Bloomberg News

Nestle’s Nespresso Plans to Add Stores in Switzerland This Year

May 15, 2012

Nespresso faces increased competition as food companiesincluding Kraft Foods Inc. seek to tap the expanding market forsingle-serve coffee.  Photographer: Gianluca Colla/Bloomberg

Nespresso faces increased competition as food companies including Kraft Foods Inc. seek to tap the expanding market for single-serve coffee. Photographer: Gianluca Colla/Bloomberg

Nestle SA (NESN)’s Nespresso coffee brand opened a new store in Geneva and said it plans to open another boutique in Switzerland this year, bringing the total number of shops in the country to 22 by the end of 2012.

Nespresso’s growth rate in its home market is “good,” Pascal Hottinger, the head of Nespresso’s business in Switzerland, said in an interview at the opening in a Manor department store today, without giving a figure. The next opening will also be in a Manor store, he said.

“With Nespresso, you have a kind of small luxury one can afford on a daily basis,” Hottinger said. “We have a product that is probably resisting economic turmoil better than others.”

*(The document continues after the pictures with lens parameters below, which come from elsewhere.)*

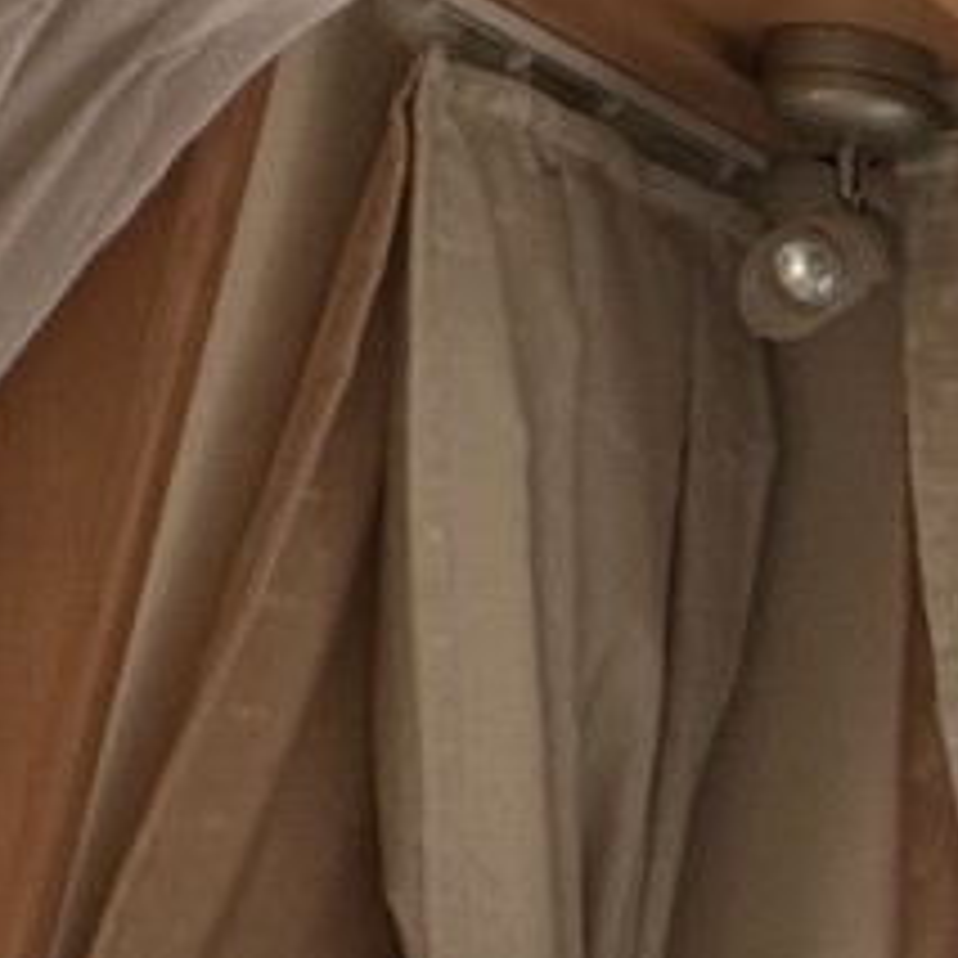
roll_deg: +0.3
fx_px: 2912
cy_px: 1097
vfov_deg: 17.9
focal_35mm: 93
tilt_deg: -0.6
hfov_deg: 13.4
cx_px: 2330
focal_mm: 2.22
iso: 40
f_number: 2.2
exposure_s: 1/882
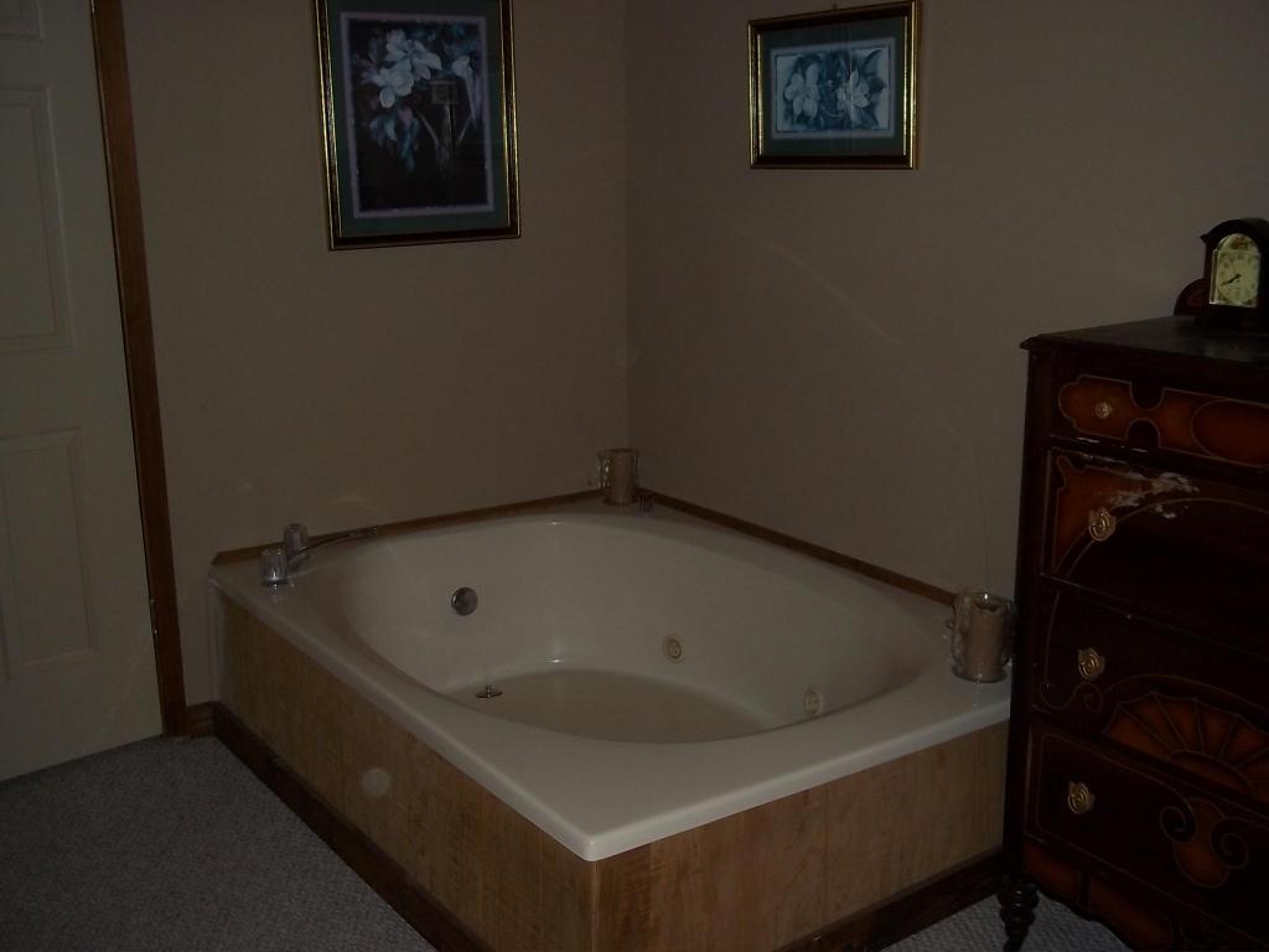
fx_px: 1320
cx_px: 634
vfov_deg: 39.7
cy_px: 476
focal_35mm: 36
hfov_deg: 51.4
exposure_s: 1/30
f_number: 3.1
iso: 80
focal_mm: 6.5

Nespresso faces increased competition as food companies including Kraft Foods Inc. (KFT:US) seek to tap the expanding market for single-serve coffee. Vevey, Switzerland-based Nestle has sued Ethical Coffee Co. and U.S. foodmaker Sara Lee Corp. (SLE:US) after they began to offer coffee-filled capsules compatible with Nespresso machines in 2010.

Nespresso, which also supplies coffee to businesses, and a partner have introduced a professional machine capable of making as many as 300 cups per hour, Hottinger said.

“We were already present in five-star hotels and high- class restaurants but the chefs would tell us if we have a big reception, we need more high capacity,” Hottinger said. “It’s a new inroad for Nespresso into gastronomy.”

The machine has automated cleaning and makes a broad range of coffees, he said.